The week before Prince’s death, a private jet carrying the musician home from a concert in Atlanta had to make an emergency landing in Moline, Ill., when the singer lost consciousness.

“[Patient] was carried down from an airplane by [patient’s] body guard,” a paramedic wrote in a report about the April 15 incident. Emergency workers who met the jet gave Prince a shot of the opioid antidote Narcan, the Star Tribune reported.

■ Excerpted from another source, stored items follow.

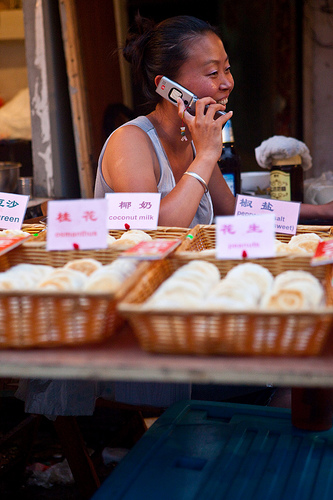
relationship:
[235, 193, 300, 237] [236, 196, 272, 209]
food label with letters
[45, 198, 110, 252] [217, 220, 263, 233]
food label with letters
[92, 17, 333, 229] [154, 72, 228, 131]
lady talking on cell phone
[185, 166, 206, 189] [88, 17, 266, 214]
bracelet worn by woman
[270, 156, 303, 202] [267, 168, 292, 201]
jar with label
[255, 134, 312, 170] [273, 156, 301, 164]
leather couch on top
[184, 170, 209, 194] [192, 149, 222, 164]
bracelet on wrist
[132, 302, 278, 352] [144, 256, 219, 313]
basket of pastries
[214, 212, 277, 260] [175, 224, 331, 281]
label attached to bascket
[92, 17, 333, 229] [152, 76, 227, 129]
lady talking on cell phone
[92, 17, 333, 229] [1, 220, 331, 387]
lady sitting at table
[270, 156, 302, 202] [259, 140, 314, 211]
jar with liquid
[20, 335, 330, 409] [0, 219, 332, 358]
table of desserts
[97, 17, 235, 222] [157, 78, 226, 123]
lady talking on cell phone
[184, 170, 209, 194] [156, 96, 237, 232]
bracelet on arm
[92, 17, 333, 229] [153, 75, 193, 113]
lady speaking on cellphone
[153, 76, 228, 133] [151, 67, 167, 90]
cell phone held to ear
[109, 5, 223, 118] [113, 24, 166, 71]
hair in bun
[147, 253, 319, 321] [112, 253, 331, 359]
food in a basket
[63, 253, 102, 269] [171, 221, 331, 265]
food in a basket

According to Federal Aviation Administration records, Chanhassen-based Life Time Fitness — the health club where Johnson works as a trainer and group fitness instructor — owns the plane involved in the emergency landing. The gym’s spokeswoman declined to answer questions about the company’s plane and Prince.

Johnson traded text messages with a Star Tribune reporter several hours after the emergency landing.

“All is good. Home and well,” Johnson wrote.

“What happened?” the reporter asked.

“Bad dehydration. Sorry, I can’t talk right now. Hey u and 2 million others are on me, but I’m not the publicist. Sorry.”